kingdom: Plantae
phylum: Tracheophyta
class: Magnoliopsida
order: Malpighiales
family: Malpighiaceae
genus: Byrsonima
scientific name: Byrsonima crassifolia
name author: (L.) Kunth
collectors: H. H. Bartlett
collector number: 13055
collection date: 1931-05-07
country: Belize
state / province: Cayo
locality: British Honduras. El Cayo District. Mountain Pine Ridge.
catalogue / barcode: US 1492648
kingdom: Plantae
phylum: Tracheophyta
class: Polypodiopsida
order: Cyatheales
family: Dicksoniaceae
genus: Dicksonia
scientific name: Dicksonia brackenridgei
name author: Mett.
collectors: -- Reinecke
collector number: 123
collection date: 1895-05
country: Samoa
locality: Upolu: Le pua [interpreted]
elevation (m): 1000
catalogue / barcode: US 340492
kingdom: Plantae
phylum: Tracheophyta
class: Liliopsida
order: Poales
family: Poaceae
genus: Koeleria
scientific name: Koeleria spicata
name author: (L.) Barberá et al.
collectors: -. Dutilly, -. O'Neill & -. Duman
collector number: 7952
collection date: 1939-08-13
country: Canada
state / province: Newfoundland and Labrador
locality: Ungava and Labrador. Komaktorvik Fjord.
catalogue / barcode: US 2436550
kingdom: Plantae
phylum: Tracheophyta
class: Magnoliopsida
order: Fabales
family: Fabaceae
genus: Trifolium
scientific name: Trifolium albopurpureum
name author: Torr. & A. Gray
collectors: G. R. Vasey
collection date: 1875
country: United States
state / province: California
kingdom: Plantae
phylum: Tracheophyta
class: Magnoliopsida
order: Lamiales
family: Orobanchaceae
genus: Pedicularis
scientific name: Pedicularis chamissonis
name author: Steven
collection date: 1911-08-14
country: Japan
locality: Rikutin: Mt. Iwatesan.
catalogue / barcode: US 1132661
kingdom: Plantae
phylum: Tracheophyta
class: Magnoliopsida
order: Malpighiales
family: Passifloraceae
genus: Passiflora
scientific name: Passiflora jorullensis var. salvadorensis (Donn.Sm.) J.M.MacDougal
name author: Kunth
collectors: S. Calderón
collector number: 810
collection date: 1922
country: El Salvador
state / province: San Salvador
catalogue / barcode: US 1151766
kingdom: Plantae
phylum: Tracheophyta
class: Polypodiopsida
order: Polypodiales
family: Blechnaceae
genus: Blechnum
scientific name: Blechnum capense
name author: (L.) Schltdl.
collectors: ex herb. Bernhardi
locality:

Exercise details: Transcribe each line of the data above verbatim, with no changes.

Result for this exercise:
kingdom: Plantae
phylum: Tracheophyta
class: Magnoliopsida
order: Malpighiales
family: Malpighiaceae
genus: Byrsonima
scientific name: Byrsonima crassifolia
name author: (L.) Kunth
collectors: H. H. Bartlett
collector number: 13055
collection date: 1931-05-07
country: Belize
state / province: Cayo
locality: British Honduras. El Cayo District. Mountain Pine Ridge.
catalogue / barcode: US 1492648
kingdom: Plantae
phylum: Tracheophyta
class: Polypodiopsida
order: Cyatheales
family: Dicksoniaceae
genus: Dicksonia
scientific name: Dicksonia brackenridgei
name author: Mett.
collectors: -- Reinecke
collector number: 123
collection date: 1895-05
country: Samoa
locality: Upolu: Le pua [interpreted]
elevation (m): 1000
catalogue / barcode: US 340492
kingdom: Plantae
phylum: Tracheophyta
class: Liliopsida
order: Poales
family: Poaceae
genus: Koeleria
scientific name: Koeleria spicata
name author: (L.) Barberá et al.
collectors: -. Dutilly, -. O'Neill & -. Duman
collector number: 7952
collection date: 1939-08-13
country: Canada
state / province: Newfoundland and Labrador
locality: Ungava and Labrador. Komaktorvik Fjord.
catalogue / barcode: US 2436550
kingdom: Plantae
phylum: Tracheophyta
class: Magnoliopsida
order: Fabales
family: Fabaceae
genus: Trifolium
scientific name: Trifolium albopurpureum
name author: Torr. & A. Gray
collectors: G. R. Vasey
collection date: 1875
country: United States
state / province: California
kingdom: Plantae
phylum: Tracheophyta
class: Magnoliopsida
order: Lamiales
family: Orobanchaceae
genus: Pedicularis
scientific name: Pedicularis chamissonis
name author: Steven
collection date: 1911-08-14
country: Japan
locality: Rikutin: Mt. Iwatesan.
catalogue / barcode: US 1132661
kingdom: Plantae
phylum: Tracheophyta
class: Magnoliopsida
order: Malpighiales
family: Passifloraceae
genus: Passiflora
scientific name: Passiflora jorullensis var. salvadorensis (Donn.Sm.) J.M.MacDougal
name author: Kunth
collectors: S. Calderón
collector number: 810
collection date: 1922
country: El Salvador
state / province: San Salvador
catalogue / barcode: US 1151766
kingdom: Plantae
phylum: Tracheophyta
class: Polypodiopsida
order: Polypodiales
family: Blechnaceae
genus: Blechnum
scientific name: Blechnum capense
name author: (L.) Schltdl.
collectors: ex herb. Bernhardi
locality:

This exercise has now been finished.